The player recruits one of three Tamagotchi characters and gets cracking on the shopkeeping; other Tamagotchis come in one at a time and are to be given with excellent customer service on a scale of zero to three smiley faces. Please the right customer, and shops get upgraded, while new ones open. The actual shop minigames are often matching games or a step-by-step set of tasks. The bakery makes for an interesting match-the-picture minigame, but the Takoyaki shop is just repetitive work. In fact, pretty much all of the minigames get repetitive after a dozen rounds, and then almost unbearable in the time it takes to fully upgrade a shop, especially since an increase of difficulty is barely noticeable, if at all. Although, I could certainly play the spa minigame for a while...

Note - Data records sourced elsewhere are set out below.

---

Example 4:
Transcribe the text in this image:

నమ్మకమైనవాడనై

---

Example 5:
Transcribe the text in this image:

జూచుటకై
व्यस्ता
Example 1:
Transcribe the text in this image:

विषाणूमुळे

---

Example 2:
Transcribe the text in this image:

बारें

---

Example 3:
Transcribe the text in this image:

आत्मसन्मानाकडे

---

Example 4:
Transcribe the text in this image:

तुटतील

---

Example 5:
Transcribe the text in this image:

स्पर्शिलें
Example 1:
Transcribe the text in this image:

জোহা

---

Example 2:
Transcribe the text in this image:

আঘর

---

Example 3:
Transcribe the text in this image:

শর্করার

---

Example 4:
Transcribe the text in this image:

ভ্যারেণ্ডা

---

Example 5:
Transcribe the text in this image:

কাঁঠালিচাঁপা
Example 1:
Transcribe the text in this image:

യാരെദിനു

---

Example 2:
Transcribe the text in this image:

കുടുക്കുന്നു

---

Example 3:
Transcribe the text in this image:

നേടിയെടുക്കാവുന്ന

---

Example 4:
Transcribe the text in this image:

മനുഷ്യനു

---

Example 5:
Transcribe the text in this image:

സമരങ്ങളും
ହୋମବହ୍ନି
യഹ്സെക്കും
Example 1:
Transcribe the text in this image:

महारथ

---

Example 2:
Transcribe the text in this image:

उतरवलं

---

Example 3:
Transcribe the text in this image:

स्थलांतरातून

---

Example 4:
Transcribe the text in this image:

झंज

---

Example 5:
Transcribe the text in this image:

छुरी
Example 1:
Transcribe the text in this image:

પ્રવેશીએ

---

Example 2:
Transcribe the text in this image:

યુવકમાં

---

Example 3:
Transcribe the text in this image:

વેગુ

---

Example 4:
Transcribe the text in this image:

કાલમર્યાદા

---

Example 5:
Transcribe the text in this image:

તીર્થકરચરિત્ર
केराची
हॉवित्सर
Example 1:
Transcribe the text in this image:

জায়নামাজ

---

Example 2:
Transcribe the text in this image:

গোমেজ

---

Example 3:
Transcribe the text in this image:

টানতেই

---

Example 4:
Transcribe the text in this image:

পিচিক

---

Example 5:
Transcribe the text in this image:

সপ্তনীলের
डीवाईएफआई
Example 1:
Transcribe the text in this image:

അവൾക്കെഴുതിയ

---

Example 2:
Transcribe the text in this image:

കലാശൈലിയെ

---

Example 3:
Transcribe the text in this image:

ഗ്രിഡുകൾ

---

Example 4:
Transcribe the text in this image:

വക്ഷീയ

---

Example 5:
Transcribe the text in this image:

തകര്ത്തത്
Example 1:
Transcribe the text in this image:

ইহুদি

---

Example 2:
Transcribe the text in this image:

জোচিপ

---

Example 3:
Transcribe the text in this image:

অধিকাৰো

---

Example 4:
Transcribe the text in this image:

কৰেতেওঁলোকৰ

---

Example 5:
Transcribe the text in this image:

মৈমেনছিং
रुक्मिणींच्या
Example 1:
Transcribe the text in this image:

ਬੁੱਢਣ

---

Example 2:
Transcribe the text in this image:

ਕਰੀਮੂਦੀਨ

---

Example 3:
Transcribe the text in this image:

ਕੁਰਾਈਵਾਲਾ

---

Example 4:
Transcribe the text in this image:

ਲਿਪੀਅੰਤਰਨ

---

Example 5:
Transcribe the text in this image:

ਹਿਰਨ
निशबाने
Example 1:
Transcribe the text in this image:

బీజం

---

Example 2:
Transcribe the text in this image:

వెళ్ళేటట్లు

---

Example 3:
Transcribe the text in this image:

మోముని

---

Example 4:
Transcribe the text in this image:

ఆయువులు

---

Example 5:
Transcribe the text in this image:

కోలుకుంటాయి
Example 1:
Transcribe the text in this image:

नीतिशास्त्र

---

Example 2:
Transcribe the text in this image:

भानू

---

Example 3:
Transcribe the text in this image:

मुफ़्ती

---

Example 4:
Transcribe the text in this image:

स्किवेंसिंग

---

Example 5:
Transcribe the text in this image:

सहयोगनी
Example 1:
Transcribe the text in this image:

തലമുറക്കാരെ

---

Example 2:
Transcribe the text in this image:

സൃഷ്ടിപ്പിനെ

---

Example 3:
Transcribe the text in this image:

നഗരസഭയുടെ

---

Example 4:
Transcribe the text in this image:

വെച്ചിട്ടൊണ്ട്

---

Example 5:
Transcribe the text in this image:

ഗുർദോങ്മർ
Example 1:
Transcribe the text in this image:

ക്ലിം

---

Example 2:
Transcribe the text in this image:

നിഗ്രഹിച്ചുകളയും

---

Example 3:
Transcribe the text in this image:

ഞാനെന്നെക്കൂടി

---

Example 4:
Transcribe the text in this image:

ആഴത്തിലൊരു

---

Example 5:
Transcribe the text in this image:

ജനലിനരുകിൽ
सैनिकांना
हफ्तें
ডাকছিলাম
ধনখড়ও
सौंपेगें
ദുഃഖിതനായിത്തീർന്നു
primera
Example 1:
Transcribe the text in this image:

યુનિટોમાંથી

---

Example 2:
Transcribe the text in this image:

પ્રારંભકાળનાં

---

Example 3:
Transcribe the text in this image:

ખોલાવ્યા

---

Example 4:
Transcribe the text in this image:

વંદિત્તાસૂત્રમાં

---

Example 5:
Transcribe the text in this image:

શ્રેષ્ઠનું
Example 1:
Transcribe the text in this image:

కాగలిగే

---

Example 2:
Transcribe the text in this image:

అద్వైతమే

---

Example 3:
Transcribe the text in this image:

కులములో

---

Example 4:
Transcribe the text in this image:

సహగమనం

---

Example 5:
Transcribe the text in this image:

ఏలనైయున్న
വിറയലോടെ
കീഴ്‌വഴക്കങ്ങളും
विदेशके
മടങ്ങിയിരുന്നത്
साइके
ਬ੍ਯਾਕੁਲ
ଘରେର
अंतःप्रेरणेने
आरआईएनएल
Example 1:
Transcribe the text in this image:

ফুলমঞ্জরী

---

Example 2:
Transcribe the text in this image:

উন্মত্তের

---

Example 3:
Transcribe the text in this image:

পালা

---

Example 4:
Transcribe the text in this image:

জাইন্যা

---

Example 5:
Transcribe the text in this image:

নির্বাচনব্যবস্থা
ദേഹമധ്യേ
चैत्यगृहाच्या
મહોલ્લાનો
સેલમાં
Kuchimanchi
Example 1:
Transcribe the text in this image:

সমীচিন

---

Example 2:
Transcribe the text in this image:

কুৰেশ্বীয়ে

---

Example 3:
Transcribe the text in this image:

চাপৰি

Each of the minigames is played with the stylus exclusively. Generally, the player selects the right tool or item in each minigame and arranges, operates, or places the right object in the right place. It's like a cuter, easier Trauma Center. There's plenty of spinning, rubbing, dragging, and tapping between all of the games - this would have been a great demo game for the DS launch. Now, though, it's not exactly innovative by itself, but it's still another portable game that's only possible with the stylus.
For the money, Tamagotchi Connection's eleven minigames is definitely not a goldmine of intensely fun gameplay time, but there's still some fun to be had. I would recommend snagging a used copy a few months down the road or borrowing it from a friend, but I can't in good conscience recommend buying a brand new copy at full price, even though the game is staring at me with cute puppy-dog eyes right now.